EXERCISE DATA
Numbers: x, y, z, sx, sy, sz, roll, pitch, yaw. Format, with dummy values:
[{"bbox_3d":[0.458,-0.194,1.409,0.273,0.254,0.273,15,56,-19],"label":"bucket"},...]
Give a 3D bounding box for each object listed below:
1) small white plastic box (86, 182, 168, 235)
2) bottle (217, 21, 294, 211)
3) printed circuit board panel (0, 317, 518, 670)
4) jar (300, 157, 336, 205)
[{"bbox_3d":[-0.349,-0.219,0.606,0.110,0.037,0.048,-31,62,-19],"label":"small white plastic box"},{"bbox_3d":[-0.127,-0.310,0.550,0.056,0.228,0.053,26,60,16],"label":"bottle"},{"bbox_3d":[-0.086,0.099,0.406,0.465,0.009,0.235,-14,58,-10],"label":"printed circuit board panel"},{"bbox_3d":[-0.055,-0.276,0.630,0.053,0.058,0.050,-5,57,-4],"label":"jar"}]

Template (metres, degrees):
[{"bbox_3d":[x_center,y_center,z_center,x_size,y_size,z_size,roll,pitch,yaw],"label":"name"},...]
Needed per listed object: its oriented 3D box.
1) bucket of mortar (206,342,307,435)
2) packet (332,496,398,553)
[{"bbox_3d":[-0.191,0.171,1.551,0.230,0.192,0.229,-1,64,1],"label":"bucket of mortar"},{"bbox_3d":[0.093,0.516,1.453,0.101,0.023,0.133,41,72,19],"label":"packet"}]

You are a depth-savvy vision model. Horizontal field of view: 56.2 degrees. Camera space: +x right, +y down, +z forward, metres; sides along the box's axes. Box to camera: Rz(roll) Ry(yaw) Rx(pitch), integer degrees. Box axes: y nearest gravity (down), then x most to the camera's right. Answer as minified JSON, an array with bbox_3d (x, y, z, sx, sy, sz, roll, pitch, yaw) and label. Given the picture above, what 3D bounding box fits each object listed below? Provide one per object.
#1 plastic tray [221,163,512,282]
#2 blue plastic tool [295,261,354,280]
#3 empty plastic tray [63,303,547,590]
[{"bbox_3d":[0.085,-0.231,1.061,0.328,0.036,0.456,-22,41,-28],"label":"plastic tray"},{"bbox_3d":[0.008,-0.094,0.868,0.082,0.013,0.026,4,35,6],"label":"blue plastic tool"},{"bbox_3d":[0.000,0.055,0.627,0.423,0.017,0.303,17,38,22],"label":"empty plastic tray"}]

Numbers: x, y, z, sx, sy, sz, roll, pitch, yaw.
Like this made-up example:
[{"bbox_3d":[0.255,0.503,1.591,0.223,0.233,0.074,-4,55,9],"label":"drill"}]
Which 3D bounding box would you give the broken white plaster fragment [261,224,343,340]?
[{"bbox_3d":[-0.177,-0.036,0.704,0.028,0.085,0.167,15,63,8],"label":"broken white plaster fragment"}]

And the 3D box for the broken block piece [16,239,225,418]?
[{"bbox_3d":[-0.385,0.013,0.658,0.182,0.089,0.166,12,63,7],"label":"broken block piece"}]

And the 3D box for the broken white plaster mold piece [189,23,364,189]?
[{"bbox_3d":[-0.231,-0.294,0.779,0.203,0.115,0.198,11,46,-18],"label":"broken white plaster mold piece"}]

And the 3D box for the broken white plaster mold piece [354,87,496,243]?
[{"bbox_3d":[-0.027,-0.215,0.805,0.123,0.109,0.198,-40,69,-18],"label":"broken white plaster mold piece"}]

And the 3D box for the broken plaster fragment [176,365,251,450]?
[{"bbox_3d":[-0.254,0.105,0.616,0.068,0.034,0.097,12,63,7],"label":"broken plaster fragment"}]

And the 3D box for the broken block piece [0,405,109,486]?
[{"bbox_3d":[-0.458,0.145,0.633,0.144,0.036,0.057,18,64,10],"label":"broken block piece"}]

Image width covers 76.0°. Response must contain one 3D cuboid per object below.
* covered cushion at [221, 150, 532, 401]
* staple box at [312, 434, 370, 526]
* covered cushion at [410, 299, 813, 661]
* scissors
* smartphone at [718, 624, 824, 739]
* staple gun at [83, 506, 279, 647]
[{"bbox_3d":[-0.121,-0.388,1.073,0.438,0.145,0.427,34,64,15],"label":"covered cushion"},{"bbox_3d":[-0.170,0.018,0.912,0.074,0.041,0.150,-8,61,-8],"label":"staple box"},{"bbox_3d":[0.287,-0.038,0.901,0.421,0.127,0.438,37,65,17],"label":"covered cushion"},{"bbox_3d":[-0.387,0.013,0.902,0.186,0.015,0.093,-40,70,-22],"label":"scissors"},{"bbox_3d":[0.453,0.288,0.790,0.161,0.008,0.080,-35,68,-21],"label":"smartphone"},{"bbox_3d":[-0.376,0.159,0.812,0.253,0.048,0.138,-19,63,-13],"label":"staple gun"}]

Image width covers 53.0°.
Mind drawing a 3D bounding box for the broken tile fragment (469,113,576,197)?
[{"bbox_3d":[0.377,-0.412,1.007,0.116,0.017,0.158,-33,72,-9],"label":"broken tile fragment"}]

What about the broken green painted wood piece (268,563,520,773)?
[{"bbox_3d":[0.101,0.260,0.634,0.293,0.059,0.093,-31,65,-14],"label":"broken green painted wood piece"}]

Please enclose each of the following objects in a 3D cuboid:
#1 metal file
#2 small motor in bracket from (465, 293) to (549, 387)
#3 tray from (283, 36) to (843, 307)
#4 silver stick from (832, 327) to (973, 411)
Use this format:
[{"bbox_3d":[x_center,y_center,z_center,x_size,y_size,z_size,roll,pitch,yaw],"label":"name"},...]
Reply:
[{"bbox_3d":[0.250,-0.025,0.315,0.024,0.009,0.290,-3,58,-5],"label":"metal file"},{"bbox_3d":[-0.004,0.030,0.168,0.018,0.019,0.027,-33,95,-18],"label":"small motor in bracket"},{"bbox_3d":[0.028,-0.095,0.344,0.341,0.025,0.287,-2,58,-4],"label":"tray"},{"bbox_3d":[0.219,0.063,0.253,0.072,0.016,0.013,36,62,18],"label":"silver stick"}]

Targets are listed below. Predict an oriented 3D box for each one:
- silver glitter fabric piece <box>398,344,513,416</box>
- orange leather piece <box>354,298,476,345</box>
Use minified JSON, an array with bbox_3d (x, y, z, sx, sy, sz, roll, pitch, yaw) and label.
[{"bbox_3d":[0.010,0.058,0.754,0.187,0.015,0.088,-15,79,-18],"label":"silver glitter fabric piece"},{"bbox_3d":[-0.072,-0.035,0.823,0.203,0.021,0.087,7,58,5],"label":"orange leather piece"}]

WORK INSTRUCTION
Which lines of the data include "width"? Copy each of them.

ANSWER TO THE PROBLEM
Image width covers 76.0°. Response must contain one 3D cuboid per object below.
Image width covers 53.0°.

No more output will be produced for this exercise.